§ **Request A**: In the listing, edit the stretch from the line containing "Detect all objects" through the end of the listing so that "coordinates" becomes "positions", and leave every other word unchanged.

Saturday, May 08, 2010

The Day the Earth Stood Still (1951)



I have seen worse movies than this, but I don’t think I have ever been more disappointed by one. This is one of the beloved films of the science-fiction pantheon. Arthur C. Clarke himself supposedly listed it as one of the ten best sci-fi movies of all time. I was full of anticipation for this one, but watching it, I wondered how a poorly-acted, almost action-less, stilted B-movie production became so widely praised.

The film begins with a UFO, which announces its presence to the earth by circling the globe, then landing in a Washington, DC park. Surrounded by soldiers and police, the saucer sits there for a while, and then a guy in a spacesuit emerges. And I mean a GUY in a spacesuit. No pointy ears, no third eye, nothing alien about the guy at all. He calls himself Klaatu, but he looks like an insurance salesman, which, in a way, is what he turns out to be. Klaatu comes to us in peace, with a message of warning to stop our warlike ways. He wants to give this message to all the leaders of earth, but he soon is told that earth’s leaders are too belligerent to agree to meet in one place. Klaatu decides that earth’s scientists might represent a better audience, so he embarks on a mission to get THEM together to hear his message. He needs a place to stay while doing all this, so he rents a room from a sweet old lady and bonds with his new single-mom neighbor.

§ **Request B**: Decide whether each statement agrees with the film review. Answer yes or no and quote the words of the review that decide it. (i) The UFO lands in a park in Washington, DC. (ii) Klaatu has pointy ears. (iii) Klaatu rents a room from a single mother.

§ **Working data**:

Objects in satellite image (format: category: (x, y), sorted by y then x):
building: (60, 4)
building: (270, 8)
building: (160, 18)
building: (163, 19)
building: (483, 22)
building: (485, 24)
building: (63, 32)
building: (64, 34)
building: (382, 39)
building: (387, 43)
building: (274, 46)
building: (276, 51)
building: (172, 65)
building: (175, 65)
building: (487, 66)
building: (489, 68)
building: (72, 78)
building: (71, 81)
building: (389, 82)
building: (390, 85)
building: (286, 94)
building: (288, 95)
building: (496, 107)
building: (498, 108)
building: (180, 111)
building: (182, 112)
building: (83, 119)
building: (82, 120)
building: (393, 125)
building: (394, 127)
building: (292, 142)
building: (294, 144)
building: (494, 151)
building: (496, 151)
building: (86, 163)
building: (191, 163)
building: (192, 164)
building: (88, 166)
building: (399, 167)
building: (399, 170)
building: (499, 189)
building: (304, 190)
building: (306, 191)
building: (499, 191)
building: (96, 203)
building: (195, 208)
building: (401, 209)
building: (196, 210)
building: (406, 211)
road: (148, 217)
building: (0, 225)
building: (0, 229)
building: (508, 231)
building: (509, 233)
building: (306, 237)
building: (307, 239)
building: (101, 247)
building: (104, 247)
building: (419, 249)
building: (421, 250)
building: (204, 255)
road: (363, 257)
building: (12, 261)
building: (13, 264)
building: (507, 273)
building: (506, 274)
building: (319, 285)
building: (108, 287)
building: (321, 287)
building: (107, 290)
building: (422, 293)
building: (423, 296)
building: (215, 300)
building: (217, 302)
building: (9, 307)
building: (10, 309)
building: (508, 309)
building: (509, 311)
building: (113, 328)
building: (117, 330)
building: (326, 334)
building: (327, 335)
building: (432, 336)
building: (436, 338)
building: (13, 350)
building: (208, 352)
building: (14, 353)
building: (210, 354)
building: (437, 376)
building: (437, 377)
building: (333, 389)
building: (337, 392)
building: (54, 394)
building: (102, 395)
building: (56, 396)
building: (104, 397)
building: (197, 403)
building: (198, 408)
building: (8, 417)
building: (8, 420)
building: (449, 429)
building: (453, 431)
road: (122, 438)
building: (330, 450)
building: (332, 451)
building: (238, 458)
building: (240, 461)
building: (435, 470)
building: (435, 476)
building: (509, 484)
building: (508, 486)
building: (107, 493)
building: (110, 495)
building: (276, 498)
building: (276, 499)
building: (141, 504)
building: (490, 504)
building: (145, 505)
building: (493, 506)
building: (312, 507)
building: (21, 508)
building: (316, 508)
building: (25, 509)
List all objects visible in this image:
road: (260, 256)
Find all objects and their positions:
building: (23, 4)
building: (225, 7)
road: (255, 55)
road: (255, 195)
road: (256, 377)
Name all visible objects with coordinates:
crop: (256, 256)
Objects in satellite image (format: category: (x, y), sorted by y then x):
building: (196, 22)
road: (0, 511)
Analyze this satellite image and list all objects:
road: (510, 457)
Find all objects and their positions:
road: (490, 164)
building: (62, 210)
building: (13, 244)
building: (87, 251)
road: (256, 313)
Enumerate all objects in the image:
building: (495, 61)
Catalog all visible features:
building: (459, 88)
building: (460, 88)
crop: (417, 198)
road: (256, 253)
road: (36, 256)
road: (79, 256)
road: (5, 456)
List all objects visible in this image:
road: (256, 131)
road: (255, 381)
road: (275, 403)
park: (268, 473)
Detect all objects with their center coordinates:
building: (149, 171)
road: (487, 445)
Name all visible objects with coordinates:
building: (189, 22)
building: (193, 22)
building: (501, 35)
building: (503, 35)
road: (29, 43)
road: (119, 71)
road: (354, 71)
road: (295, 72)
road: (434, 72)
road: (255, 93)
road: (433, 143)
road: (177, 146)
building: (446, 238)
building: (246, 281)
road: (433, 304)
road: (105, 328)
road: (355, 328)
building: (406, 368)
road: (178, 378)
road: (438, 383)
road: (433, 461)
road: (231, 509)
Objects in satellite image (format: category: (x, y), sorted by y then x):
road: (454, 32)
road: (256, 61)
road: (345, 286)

§ **Exercise result A**:
Detect all objects with their center positions:
building: (149, 171)
road: (487, 445)
Name all visible objects with positions:
building: (189, 22)
building: (193, 22)
building: (501, 35)
building: (503, 35)
road: (29, 43)
road: (119, 71)
road: (354, 71)
road: (295, 72)
road: (434, 72)
road: (255, 93)
road: (433, 143)
road: (177, 146)
building: (446, 238)
building: (246, 281)
road: (433, 304)
road: (105, 328)
road: (355, 328)
building: (406, 368)
road: (178, 378)
road: (438, 383)
road: (433, 461)
road: (231, 509)
Objects in satellite image (format: category: (x, y), sorted by y then x):
road: (454, 32)
road: (256, 61)
road: (345, 286)

§ **Exercise result B**:
(i) Yes: "then landing in a Washington, DC park"
(ii) No: "No pointy ears, no third eye, nothing alien about the guy at all."
(iii) No: "he rents a room from a sweet old lady and bonds with his new single-mom neighbor"